_DOCUMENT EXTRACT_.

I have been a professional motivational speaker now for over almost 15 years. In that time, I have delivered hundreds of presentations to an audience of over 400,000 people in 15 different countries.
And while speaking at conferences and events is my full-time job, for others it can be something that they might do only once, or infrequently.
And if you are looking to hold a conference or event soon, you might also be wondering what kind of speaker is best to carry your message and engage your audience during that event. Not all speakers are equal, and not all of us will be right for you. You might need a speaker to motivate, or inspire your audience, You might be need a speaker to train your audience or facilitate a panel or workshop during your conference.
In choosing a professional speaker for your event or conference, one size doesn’t fit all. So in this article, I outline the 12 different types of professional speakers for you to choose from when designing your ideal conference or event.
The Motivational Speaker.
I am a motivational speaker. I actually kind of think that all professional speakers are motivational speakers if they are doing their job right, but that’s certainly how I market myself as a speaker for conferences and events. You want the motivational speaker to, obviously, do just that. Motivate your audience to make a change, or even accept a change that is happening to them or their industry. You want them to engage the audience in a way that leaves them all inspired and charged up when they leave your conference. And you obviously want them to make a huge impact, and then leave a big impression on your audience.
To make choosing a motivational speaker for your event or conference easier, I wrote a blog post listing the 20 best motivational or inspirational speakers in Australia for 2020. You can check it out here.
The Professional Speaker.

_EXERCISE TASK A_. In the article on types of professional speakers, in how many countries has the author given presentations?
_EXERCISE TASK B_. Rewrite the stretch of the speaker article from "And if you are" through "during your conference.", putting "breakout session" in place of "panel or workshop".
The listing that comes after this point is separate material, unrelated to the article.

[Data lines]

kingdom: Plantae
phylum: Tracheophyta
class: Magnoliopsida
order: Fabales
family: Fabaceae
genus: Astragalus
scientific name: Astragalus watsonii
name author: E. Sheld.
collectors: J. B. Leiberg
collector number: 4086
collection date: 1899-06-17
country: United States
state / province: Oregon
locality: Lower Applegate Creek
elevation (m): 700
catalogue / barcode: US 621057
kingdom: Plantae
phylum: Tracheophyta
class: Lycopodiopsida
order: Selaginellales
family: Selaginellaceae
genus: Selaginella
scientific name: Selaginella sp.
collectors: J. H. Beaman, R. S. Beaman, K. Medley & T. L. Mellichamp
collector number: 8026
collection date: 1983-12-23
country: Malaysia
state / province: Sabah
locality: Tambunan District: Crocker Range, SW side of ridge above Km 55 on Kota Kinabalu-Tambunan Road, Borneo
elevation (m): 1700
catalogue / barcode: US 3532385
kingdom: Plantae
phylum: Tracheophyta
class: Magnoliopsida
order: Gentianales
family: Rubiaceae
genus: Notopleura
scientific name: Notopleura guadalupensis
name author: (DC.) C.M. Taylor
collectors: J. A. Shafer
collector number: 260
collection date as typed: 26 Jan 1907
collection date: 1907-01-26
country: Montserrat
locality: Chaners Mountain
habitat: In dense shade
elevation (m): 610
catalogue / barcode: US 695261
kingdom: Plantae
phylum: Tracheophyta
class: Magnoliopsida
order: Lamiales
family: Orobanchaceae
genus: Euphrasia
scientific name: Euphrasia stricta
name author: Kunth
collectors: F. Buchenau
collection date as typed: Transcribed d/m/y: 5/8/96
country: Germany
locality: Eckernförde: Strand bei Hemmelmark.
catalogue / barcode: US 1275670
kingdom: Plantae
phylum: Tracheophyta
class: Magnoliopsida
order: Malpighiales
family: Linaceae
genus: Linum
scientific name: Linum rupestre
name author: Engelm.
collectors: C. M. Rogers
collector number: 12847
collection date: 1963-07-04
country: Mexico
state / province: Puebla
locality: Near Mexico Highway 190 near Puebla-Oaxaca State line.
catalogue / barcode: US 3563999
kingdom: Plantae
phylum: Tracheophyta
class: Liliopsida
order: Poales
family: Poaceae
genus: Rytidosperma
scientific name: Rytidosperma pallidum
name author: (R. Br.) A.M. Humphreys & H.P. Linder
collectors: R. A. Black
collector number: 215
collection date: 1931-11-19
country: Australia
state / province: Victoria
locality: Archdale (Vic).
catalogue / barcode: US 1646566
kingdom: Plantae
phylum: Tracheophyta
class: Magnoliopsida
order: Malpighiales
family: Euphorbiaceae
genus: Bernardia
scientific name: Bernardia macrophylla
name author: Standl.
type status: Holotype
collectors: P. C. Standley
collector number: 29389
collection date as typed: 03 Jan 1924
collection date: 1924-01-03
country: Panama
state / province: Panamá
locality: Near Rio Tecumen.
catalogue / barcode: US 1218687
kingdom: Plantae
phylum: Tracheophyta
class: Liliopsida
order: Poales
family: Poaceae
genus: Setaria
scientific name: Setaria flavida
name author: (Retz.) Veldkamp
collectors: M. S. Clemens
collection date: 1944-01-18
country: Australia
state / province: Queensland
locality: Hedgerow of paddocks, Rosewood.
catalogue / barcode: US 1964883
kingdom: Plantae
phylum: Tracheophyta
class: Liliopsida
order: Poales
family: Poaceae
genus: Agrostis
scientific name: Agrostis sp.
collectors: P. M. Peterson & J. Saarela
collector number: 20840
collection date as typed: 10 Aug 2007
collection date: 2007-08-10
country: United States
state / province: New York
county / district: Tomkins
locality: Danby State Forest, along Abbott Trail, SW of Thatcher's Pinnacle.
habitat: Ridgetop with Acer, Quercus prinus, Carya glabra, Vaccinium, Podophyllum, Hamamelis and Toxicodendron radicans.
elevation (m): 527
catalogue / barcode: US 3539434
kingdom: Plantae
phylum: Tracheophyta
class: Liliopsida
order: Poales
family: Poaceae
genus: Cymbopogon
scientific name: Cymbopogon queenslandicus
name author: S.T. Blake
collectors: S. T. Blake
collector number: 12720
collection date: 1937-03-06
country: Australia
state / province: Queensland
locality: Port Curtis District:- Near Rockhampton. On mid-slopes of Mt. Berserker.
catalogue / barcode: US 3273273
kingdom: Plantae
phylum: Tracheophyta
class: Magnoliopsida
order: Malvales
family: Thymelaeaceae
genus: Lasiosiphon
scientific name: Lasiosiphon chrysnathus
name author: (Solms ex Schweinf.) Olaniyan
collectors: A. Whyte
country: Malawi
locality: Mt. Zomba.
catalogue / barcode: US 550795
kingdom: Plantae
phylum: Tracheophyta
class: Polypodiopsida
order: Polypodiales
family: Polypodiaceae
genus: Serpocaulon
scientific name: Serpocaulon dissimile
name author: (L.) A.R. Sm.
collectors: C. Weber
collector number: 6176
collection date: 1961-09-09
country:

_CORRECT RESPONSE A_. 15 different countries.

_CORRECT RESPONSE B_.
And if you are looking to hold a conference or event soon, you might also be wondering what kind of speaker is best to carry your message and engage your audience during that event. Not all speakers are equal, and not all of us will be right for you. You might need a speaker to motivate, or inspire your audience, You might be need a speaker to train your audience or facilitate a breakout session during your conference.